Tuesday, March 10, 2015

#5. "What's Going On" (Marvin Gaye)

It was 1970.  Marvin Gaye was on a self-imposed hiatus from recording following the death of his friend/singing partner Tammi Terrell, and apart from occasionally producing the vocal group The Originals, he didn't even want to set foot inside the studio.  
In the meantime, he was receiving letters from his little brother, Frankie, who was fighting in Vietnam.  In the correspondence, he'd tell Marvin about the unsettling things he was experiencing.
As Frankie Gaye told biographer David Ritz for the liner notes of The Best of Marvin Gaye anthology (1995), "The war sickened me.  It seemed useless, wrong, and unjust.  I relayed all this to Marvin."
Around the same time, Renaldo "Obie" Benson of The Four Tops had witnessed a crowd of young protestors get roughed up by cops in Berkeley, CA, where the group had just finished performing a show.  Benson told songwriter Al Cleveland about what he'd seen, and Cleveland started writing a new composition about social ills with the intent of having The Four Tops perform it.
But the other members of Benson's group shied away from doing a "protest song."  So while hanging out with Gaye during a round of golf, Benson and Cleveland decided to pitch him the song instead.  Gaye initially thought it might be a good vehicle for The Originals.  But after a lot of cajoling from Benson, Gaye ultimately decided to record and produce the single himself.
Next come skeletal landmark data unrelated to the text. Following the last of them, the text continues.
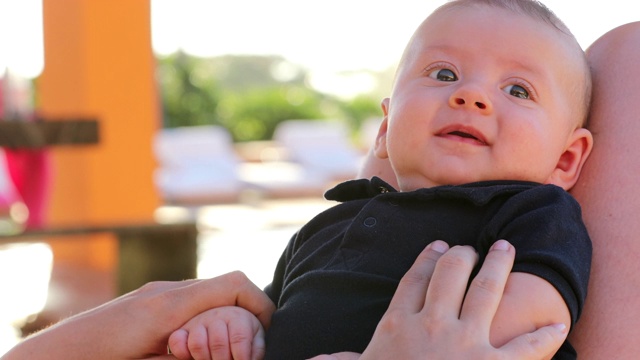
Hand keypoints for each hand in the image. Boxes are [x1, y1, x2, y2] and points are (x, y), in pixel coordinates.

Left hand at [2, 271, 274, 359]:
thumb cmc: (99, 358)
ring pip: (208, 295)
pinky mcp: (149, 303)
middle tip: (252, 343)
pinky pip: (189, 302)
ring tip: (225, 346)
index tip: (272, 327)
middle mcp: (168, 291)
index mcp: (173, 305)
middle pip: (226, 288)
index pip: (235, 284)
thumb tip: (219, 349)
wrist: (53, 357)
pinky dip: (204, 317)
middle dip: (246, 312)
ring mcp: (156, 294)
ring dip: (225, 315)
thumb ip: (186, 354)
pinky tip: (197, 343)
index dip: (262, 302)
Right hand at [358, 240, 567, 359]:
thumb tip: (311, 359)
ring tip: (506, 248)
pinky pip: (527, 347)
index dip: (426, 260)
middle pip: (449, 275)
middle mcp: (432, 325)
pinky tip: (557, 322)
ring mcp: (466, 344)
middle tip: (470, 248)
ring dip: (498, 266)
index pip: (414, 282)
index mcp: (398, 326)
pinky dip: (545, 335)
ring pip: (486, 290)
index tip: (437, 246)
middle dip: (461, 256)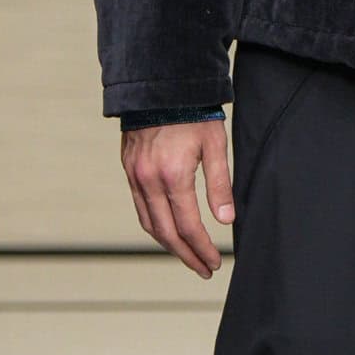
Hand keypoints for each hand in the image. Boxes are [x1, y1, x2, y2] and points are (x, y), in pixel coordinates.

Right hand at [121, 120, 234, 275]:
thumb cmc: (194, 112)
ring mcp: (135, 176)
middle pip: (166, 233)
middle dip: (186, 255)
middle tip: (203, 269)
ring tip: (188, 256)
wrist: (160, 85)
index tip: (214, 263)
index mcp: (173, 175)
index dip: (202, 249)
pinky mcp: (129, 170)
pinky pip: (140, 207)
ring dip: (168, 245)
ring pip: (149, 224)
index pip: (189, 226)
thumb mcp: (215, 145)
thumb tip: (225, 220)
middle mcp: (149, 180)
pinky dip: (154, 225)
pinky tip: (168, 231)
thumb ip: (220, 184)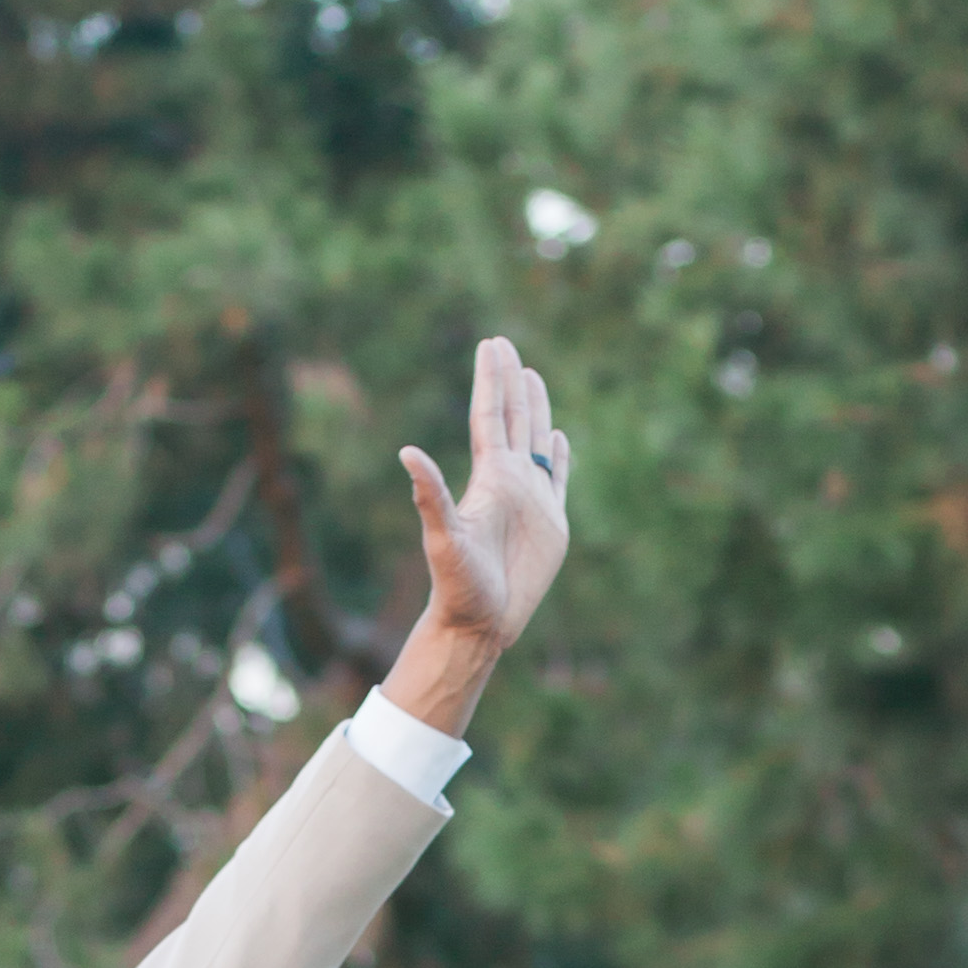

Along the way, Gaye added additional lyrics, pulling inspiration from his little brother's letters, and embellished the melody to fit his own style.  The result: one of the most soulful commentaries on the Vietnam era ever recorded.  In fact, it's less of a protest song (he's not really pointing fingers at anyone), and more of a rhetorical question to humanity: what are we doing to one another?
It's a favorite of mine because the message and the music come together so perfectly.  Its deeply funky groove perfectly captures the reality of the young soldier who comes home to his inner city neighborhood, looking for comfort, only to find unrest at every turn.  At the same time, the lush orchestration and the multi-tracked vocals, which create a whole chorus of Marvins, almost border on the sacred.  It's simply one of the most moving, heartfelt pieces of popular music ever recorded.
Regarding Gaye's vocals, the whole idea of him harmonizing/duetting with himself came about as a happy accident.  As recording engineer Ken Sands notes in a July 2011 article in Sound on Sound online, they had recorded two, separate takes for the lead vocal, and Gaye wanted to listen and evaluate which one he thought was best.  Instead of outputting each take as a separate demo track, Sands just created a single stereo track, with Take #1 in one channel and Take #2 in the other, giving Gaye the ability to pan back and forth between speakers and/or listen to both takes simultaneously for easier comparison.  It was when everyone heard the playback with two Marvins sharing the lead that they realized they'd stumbled upon something magnificent.
Said Sands, "As it turned out, singing against himself worked, but I'm not going to take credit for thinking things through and saying, 'This is what I want to happen'...A lot of brilliance is bred of happenstance."